Data extracted from a collection
__________________________________________________
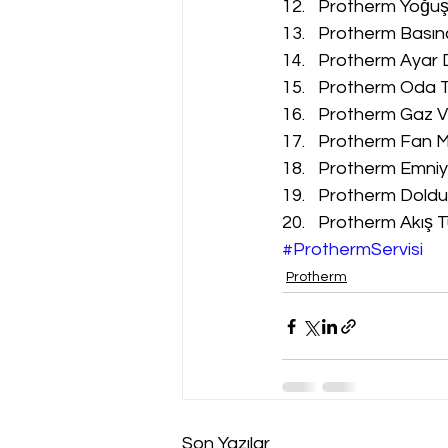
Protherm Yoğuşm
Protherm Basınç
Protherm Ayar D
Protherm Oda Te
Protherm Gaz Va
Protherm Fan Mo
Protherm Emniyet
Protherm Doldur
Protherm Akış Tü
#ProthermServisi
Protherm
Son Yazılar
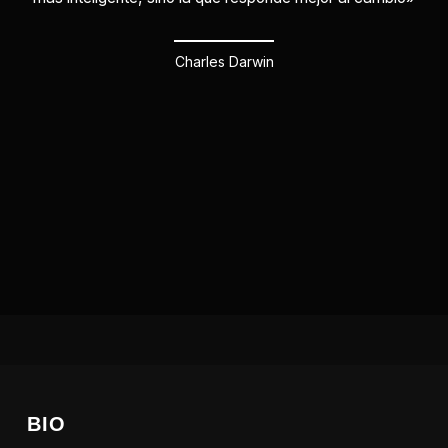
Charles Darwin
BIO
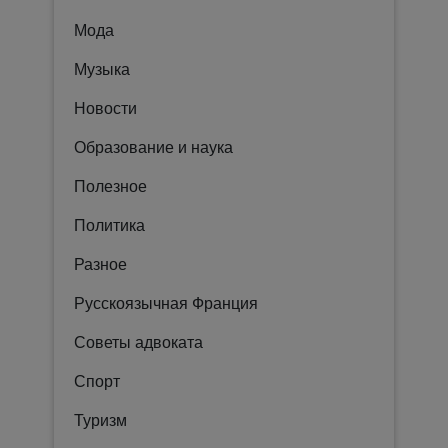
Мода
Музыка
Новости
Образование и наука
Полезное
Политика
Разное
Русскоязычная Франция
Советы адвоката
Спорт
Туризм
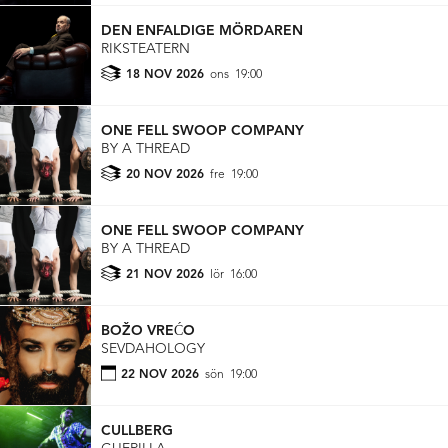
DEN ENFALDIGE MÖRDAREN
RIKSTEATERN
18 NOV 2026
ons
19:00
ONE FELL SWOOP COMPANY
BY A THREAD
20 NOV 2026
fre
19:00
ONE FELL SWOOP COMPANY
BY A THREAD
21 NOV 2026
lör
16:00
BOŽO VREĆO
SEVDAHOLOGY
22 NOV 2026
sön
19:00
CULLBERG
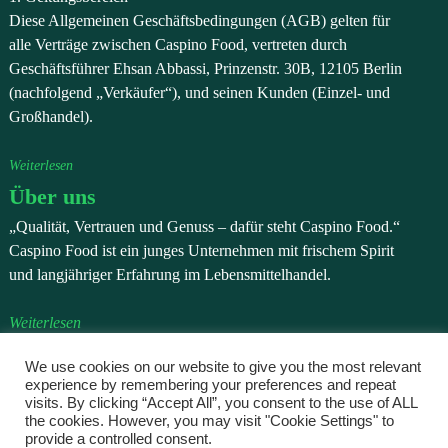
Diese Allgemeinen Geschäftsbedingungen (AGB) gelten für
alle Verträge zwischen Caspino Food, vertreten durch
Geschäftsführer Ehsan Abbassi, Prinzenstr. 30B, 12105 Berlin
(nachfolgend „Verkäufer“), und seinen Kunden (Einzel- und
Großhandel).
Weiterlesen
Über uns
„Qualität, Vertrauen und Genuss – dafür steht Caspino Food.“
Caspino Food ist ein junges Unternehmen mit frischem Spirit
und langjähriger Erfahrung im Lebensmittelhandel.
Weiterlesen
Datenschutzerklärung
We use cookies on our website to give you the most relevant
experience by remembering your preferences and repeat
Wir verarbeiten personenbezogene Daten, die Sie uns im
visits. By clicking “Accept All”, you consent to the use of ALL
Rahmen einer Bestellung, einer Registrierung oder bei einer
the cookies. However, you may visit "Cookie Settings" to
Kontaktaufnahme freiwillig mitteilen.
provide a controlled consent.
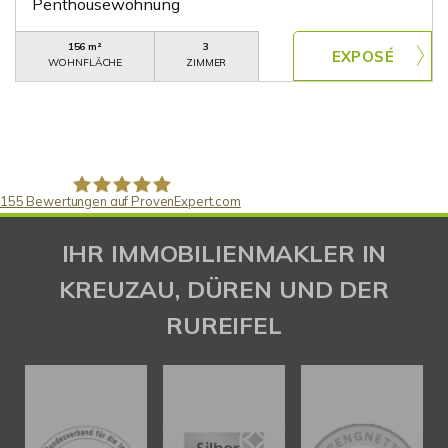
Penthousewohnung
156 m²
3
WOHNFLÄCHE
ZIMMER
155
Bewertungen auf ProvenExpert.com
Gaspar Immobilienberatung
IHR IMMOBILIENMAKLER IN
KREUZAU, DÜREN UND DER
RUREIFEL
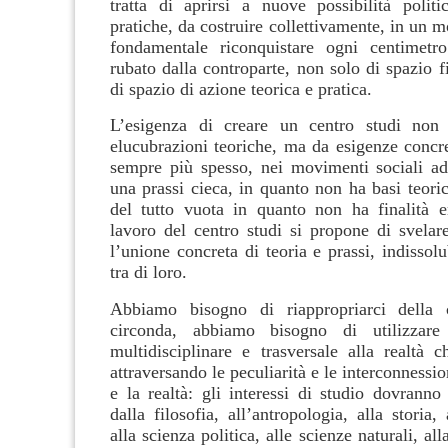
tratta di aprirsi a nuove possibilità politi
pratiche, da costruire collettivamente, in un 
fondamentale riconquistare ogni centimetr
rubato dalla controparte, non solo di spazio 
di spazio di azione teorica e pratica.
L’esigenza di creare un centro studi non
elucubrazioni teoriche, ma da esigenze concre
sempre più spesso, nei movimenti sociali ad 
una prassi cieca, in quanto non ha basi teori
del tutto vuota in quanto non ha finalità e
lavoro del centro studi si propone di svelar
l’unione concreta di teoria e prassi, indissol
tra di loro.
Abbiamo bisogno di riappropriarci della 
circonda, abbiamo bisogno di utilizzare
multidisciplinare e trasversale alla realtà c
attraversando le peculiarità e le interconnessio
e la realtà: gli interessi di studio dovranno 
dalla filosofia, all’antropologia, alla storia, 
alla scienza politica, alle scienze naturali, al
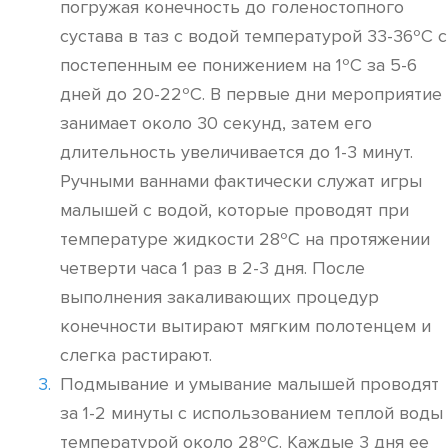
погружая конечность до голеностопного
сустава в таз с водой температурой 33-36ºC с
постепенным ее понижением на 1ºC за 5-6
дней до 20-22ºC. В первые дни мероприятие
занимает около 30 секунд, затем его
длительность увеличивается до 1-3 минут.
Ручными ваннами фактически служат игры
малышей с водой, которые проводят при
температуре жидкости 28ºC на протяжении
четверти часа 1 раз в 2-3 дня. После
выполнения закаливающих процедур
конечности вытирают мягким полотенцем и
слегка растирают.
Подмывание и умывание малышей проводят
за 1-2 минуты с использованием теплой воды
температурой около 28ºC. Каждые 3 дня ее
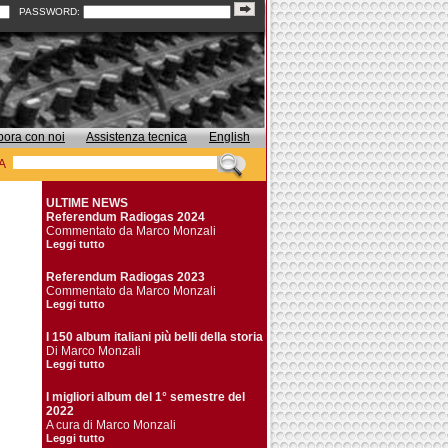
PASSWORD:
bora con noi
Assistenza tecnica
English
A
ULTIME NEWS
Referendum Radiogas 2024
Commentato da Marco Monzali
Leggi tutto
Referendum Radiogas 2023
Commentato da Marco Monzali
Leggi tutto
I 150 album italiani più belli della storia
Di Marco Monzali
Leggi tutto
I migliori album del 1° semestre del
2022
A cura di Marco Monzali
Leggi tutto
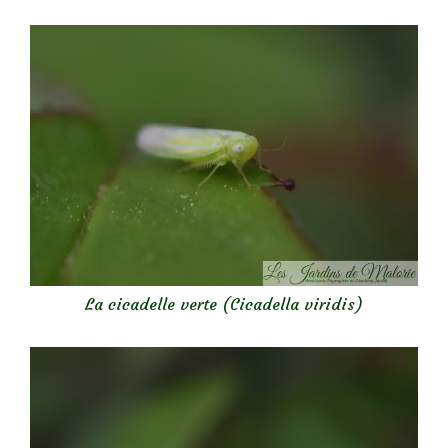
La cicadelle verte (Cicadella viridis)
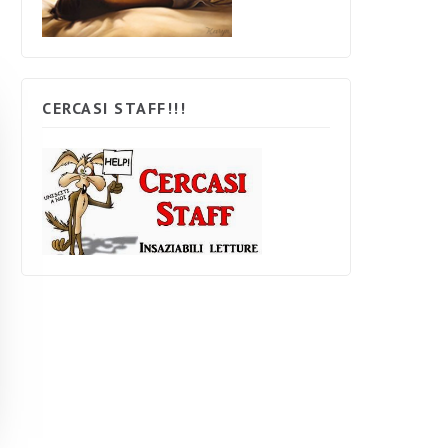
CERCASI STAFF!!!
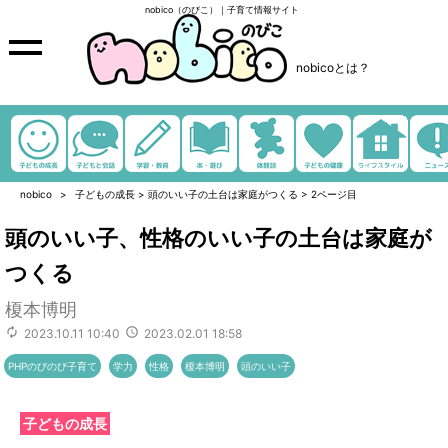
nobico（のびこ）｜子育て情報サイト
nobicoとは？
nobico
子どもの成長
>
頭のいい子の土台は家庭がつくる
>
2ページ目
頭のいい子、性格のいい子の土台は家庭が
つくる
榎本博明
2023.10.11 10:40
2023.02.01 18:58
PHPのびのび子育て
学力
性格
榎本博明
頭のいい子
子どもの成長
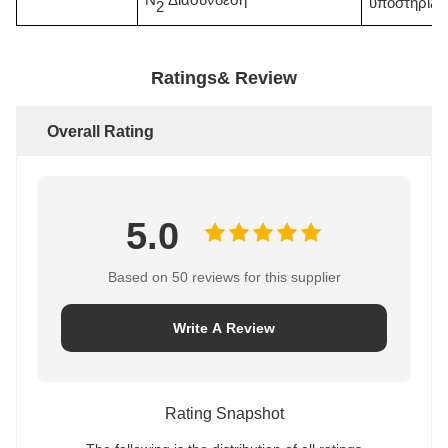
N
Διασύνδεση
υποστήριξη
2
Ratings& Review
Overall Rating
5.0
Based on 50 reviews for this supplier
Write A Review
Rating Snapshot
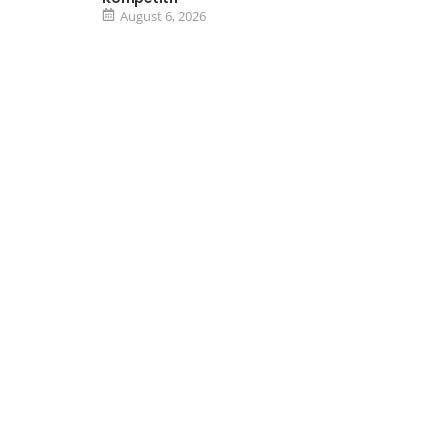
August 6, 2026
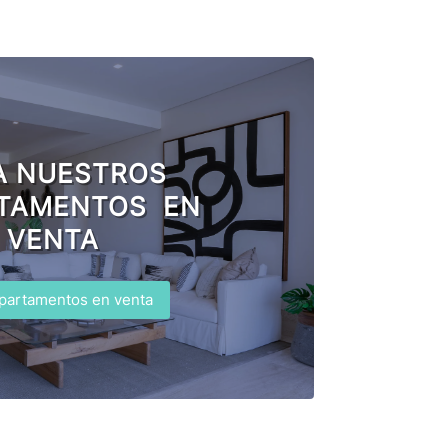
A NUESTROS
TAMENTOS EN
VENTA
partamentos en venta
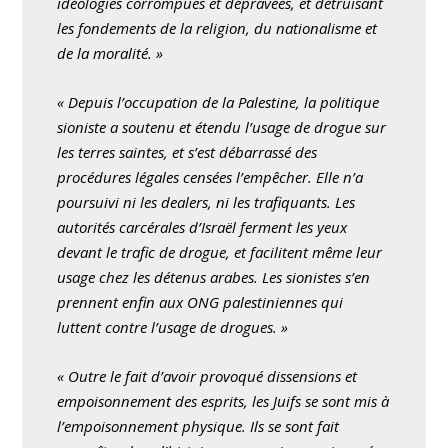
idéologies corrompues et dépravées, et détruisant
les fondements de la religion, du nationalisme et
de la moralité. »
« Depuis l’occupation de la Palestine, la politique
sioniste a soutenu et étendu l’usage de drogue sur
les terres saintes, et s’est débarrassé des
procédures légales censées l’empêcher. Elle n’a
poursuivi ni les dealers, ni les trafiquants. Les
autorités carcérales d’Israël ferment les yeux
devant le trafic de drogue, et facilitent même leur
usage chez les détenus arabes. Les sionistes s’en
prennent enfin aux ONG palestiniennes qui
luttent contre l’usage de drogues. »
« Outre le fait d’avoir provoqué dissensions et
empoisonnement des esprits, les Juifs se sont mis à
l’empoisonnement physique. Ils se sont fait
__________________________________________________
For the entries above, print exactly the lines between the one with "Gaspar Immobilienberatung" and the one with "Based on 50 reviews for this supplier", inclusive, with no pictures.

Answer to the exercise =
Gaspar Immobilienberatung
IHR IMMOBILIENMAKLER IN
KREUZAU, DÜREN UND DER
RUREIFEL
tratta di aprirsi a nuove possibilità politi
pratiche, da costruire collettivamente, in un 
fondamentale riconquistare ogni centimetr
rubato dalla controparte, non solo di spazio 
di spazio di azione teorica e pratica.
L’esigenza di creare un centro studi non
elucubrazioni teoriche, ma da esigenze concre
sempre più spesso, nei movimenti sociali ad 
una prassi cieca, in quanto non ha basi teori
del tutto vuota in quanto non ha finalità e
lavoro del centro studi si propone di svelar
l’unione concreta di teoria e prassi, indissol
tra di loro.
Abbiamo bisogno di riappropriarci della 
circonda, abbiamo bisogno di utilizzare
multidisciplinare e trasversale alla realtà c
attraversando le peculiarità e le interconnessio
e la realtà: gli interessi di studio dovranno 
dalla filosofia, all’antropologia, alla storia, 
alla scienza politica, alle scienze naturali, al
погружая конечность до голеностопного
сустава в таз с водой температурой 33-36ºC с
постепенным ее понижением на 1ºC за 5-6
дней до 20-22ºC. В первые дни мероприятие
занимает около 30 секунд, затем его
длительность увеличивается до 1-3 минут.
Ручными ваннами фактически служат игры
малышей с водой, которые проводят при
температуре жидкости 28ºC на протяжении
четверти часа 1 раз в 2-3 дня. После
выполнения закаливающих процедур
конечности вытирают мягким полотенцем и
слегка растирают.
Подмывание и умывание малышей проводят
за 1-2 минуты с использованием теплой воды
температурой около 28ºC. Каждые 3 дня ее
PASSWORD:
bora con noi
Assistenza tecnica
English
A
ULTIME NEWS
Referendum Radiogas 2024
Commentato da Marco Monzali
Leggi tutto
Referendum Radiogas 2023
Commentato da Marco Monzali
Leggi tutto
I 150 album italiani più belli della storia
Di Marco Monzali
Leggi tutto
I migliori album del 1° semestre del
2022
A cura di Marco Monzali
Leggi tutto
La cicadelle verte (Cicadella viridis)
CERCASI STAFF!!!
nobico（のびこ）｜子育て情報サイト
nobicoとは？
nobico
子どもの成長
>
頭のいい子の土台は家庭がつくる
>
2ページ目
頭のいい子、性格のいい子の土台は家庭が
つくる
榎本博明
2023.10.11 10:40
2023.02.01 18:58
PHPのびのび子育て
学力
性格
榎本博明
頭のいい子
子どもの成長
N
Διασύνδεση
υποστήριξη
2
Ratings& Review
Overall Rating
5.0
Based on 50 reviews for this supplier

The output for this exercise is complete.